How deft the staggering waiters were, dancing with their dancing dishes to the dancing tables, and always contriving to land the portions safely in the plates! How delightful this flying repast through the flying night—providing one faced the engine. Even the Anarchist was judged with lenience; if he did send furtive glances in her direction, her back hair and hat were unconscious of them. Timbale de Paris on the menu had an attractive look, the same, sliding about the dish balanced unsteadily over her head, was even more fascinating, lodged triumphantly on her plate after five abortive attempts, it was beyond words delicious, when—was it an earthquake or a collision?—a series of bumps and crashes, and passengers tumbling together and apart like nuts shaken in a bag, and the darkened outside world, starred with the lights of Paris, beginning to run away backwards. Farewell, exquisite iced Timbale! The only safety is in instant flight. The train has turned.

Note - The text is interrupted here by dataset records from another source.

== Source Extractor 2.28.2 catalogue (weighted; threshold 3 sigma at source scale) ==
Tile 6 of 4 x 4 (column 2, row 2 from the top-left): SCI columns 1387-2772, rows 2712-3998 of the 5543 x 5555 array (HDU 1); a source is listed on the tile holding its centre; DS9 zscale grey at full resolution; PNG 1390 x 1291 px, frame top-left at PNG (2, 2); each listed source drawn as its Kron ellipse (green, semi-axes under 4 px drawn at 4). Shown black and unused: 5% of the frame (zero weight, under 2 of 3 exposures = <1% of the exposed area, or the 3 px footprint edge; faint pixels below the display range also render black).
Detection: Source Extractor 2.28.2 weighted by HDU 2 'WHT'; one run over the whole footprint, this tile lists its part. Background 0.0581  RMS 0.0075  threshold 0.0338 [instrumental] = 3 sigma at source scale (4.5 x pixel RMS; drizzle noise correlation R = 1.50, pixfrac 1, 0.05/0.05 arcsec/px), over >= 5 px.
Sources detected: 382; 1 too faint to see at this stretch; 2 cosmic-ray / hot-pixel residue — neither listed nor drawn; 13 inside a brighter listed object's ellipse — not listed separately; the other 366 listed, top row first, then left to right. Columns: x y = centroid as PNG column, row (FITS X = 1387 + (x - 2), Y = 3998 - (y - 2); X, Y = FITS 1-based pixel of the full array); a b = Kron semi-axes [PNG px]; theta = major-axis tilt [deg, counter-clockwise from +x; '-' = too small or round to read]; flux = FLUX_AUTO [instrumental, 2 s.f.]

The true inwardness of the phrase "jusqu' à Paris" was now realized, when Ermengarde found herself in great peace, though only half fed, facing the engine in her own compartment, while the lights of Paris twinkled past for some twenty minutes. Then another convulsion of nature seemed to take place, and the world again began to run away backwards from her dizzied sight. "It will turn again at Marseilles," her fellow traveller said cheerily, and at this terrible news there was nothing for it—since the other compartment was now occupied by two men—but to stand, facing the seat, and occasionally fall hither and thither in the rocking of the train, until her companion piled their two bundles of rugs together against the wooden partition and she sat on them, her back stiffened miserably against the straight wooden partition, and her legs jammed between knee and ankle hard against the edge of the seat, and her feet hanging (the space between wall and seat being about fifteen inches, and she a full-sized and shapely lass) in a position to which St. Lawrence's gridiron was luxury, and which soon produced such faintness as had to be treated with brandy.

"And if this," said Ermengarde, when the spirit ran through her veins and restored her speech, "if this is a Train de Luxe, give me the commonest third-class carriage, with at least a floor to sit and fall upon!"